Figure 1 An intra-operative photograph showing a gangrenous Richter’s type recurrent indirect inguinal hernia (black arrow), North-Western Ethiopia.

Discussion

Richter’s hernia is a rarely happening hernia that occurs as a result of the entrapment of part of the antimesenteric wall of a bowel in a tight hernial ring.1,7 The first report of such type of hernia dates back to 1598 by Fabricius Hildanus. Later in 1778, August Gottlieb Richter provided its first scientific description. Sir Frederick Treves proposed the name “Richter’s hernia” with his excellent overview of this rare hernia in 1887.1

Richter’s hernia is commonly seen in the femoral ring.1 However, it may occur in any sites of hernia like inguinal hernia, incisional, umbilical and Spigelian hernias.2,3,8–11 With the era of laparoscopic procedures, reports of cases of port-site Richter’s hernias have been increasing.12–15

The bowel segment commonly affected in Richter’s hernia is the distal part of the small intestine.1 However, other segments of the gastrointestinal tract may also be involved.4,8,9 In the current case report, the distal ileum approximately 65 cm from the ileocecal junction was found to be entrapped in the deep inguinal ring of the right inguinal canal.
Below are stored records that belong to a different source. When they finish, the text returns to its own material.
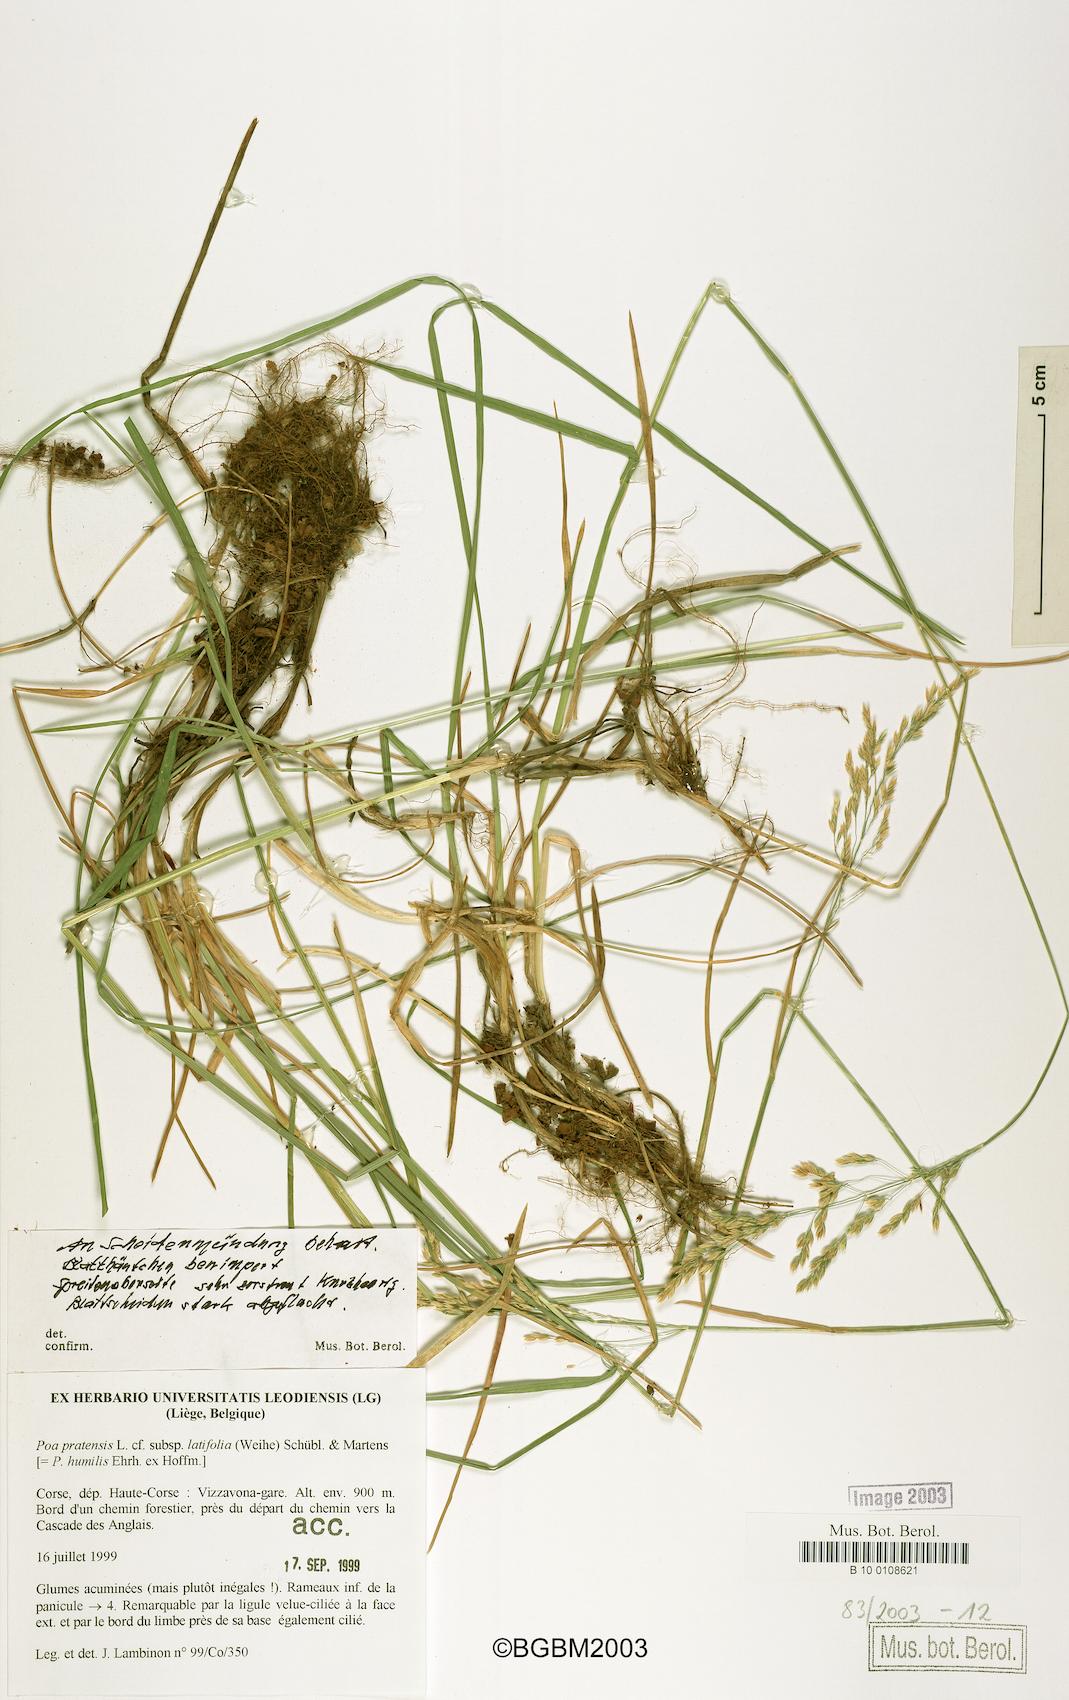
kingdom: Plantae
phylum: Tracheophyta
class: Liliopsida
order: Poales
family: Poaceae
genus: Poa
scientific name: Poa humilis
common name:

Cases may not have symptoms and signs of intestinal obstruction. This misleading presentation may lead to delayed diagnosis and grave complications like gangrenous bowel, perforation, and enterocutaneous fistula.1–3 The absence of cardinal symptoms and signs of small intestinal obstruction in our case has contributed to the delayed diagnosis and gangrenous bowel.

Recurrences of inguinal hernia can occur after mesh or non-mesh hernia repairs.16,17 Naveen et al showed a recurrence of inguinal hernia in 5.7% of cases after modified Bassi’s repair.18 However, the occurrence of Richter’s type indirect inguinal hernia has been extremely rarely reported.4 No mesh application in the previous surgery and early return to his strenuous farming activities, which was a week after the procedure, were two important risk factors for the recurrence of the hernia.

Conclusion

Richter’s hernia known for its rarity can occur as a recurrent indirect inguinal hernia. A high degree of suspicion of such extremely rare form of a rare hernia and an early referral and timely imaging investigations may prevent morbidity and mortality from this difficult-to-diagnose hernia.

Ethical Approval

As our initial intention in our approach to the patient was to treat and due to the nature of a case report study, an ethical approval and consent to participate was not obtained.

Consent for Publication

An informed written and signed consent for publication was obtained from the patient. In line with the Declaration of Helsinki, any information that could lead to the identification of the individual has been kept confidential.

Acknowledgment

Our heartfelt gratitude goes to the patient for his willingness and contribution in the case report.

Author Contributions

Both authors made a significant contribution to the work reported, whether that is in the conception, study design, execution, acquisition of data, analysis and interpretation, or in all these areas; to part in drafting, revising or critically reviewing the article; gave final approval of the version to be published; have agreed on the journal to which the article has been submitted; and agree to be accountable for all aspects of the work.

Funding

All resources for this case report have been covered by the authors only.

Disclosure

The authors declare that they have no conflicts of interest in relation to this work.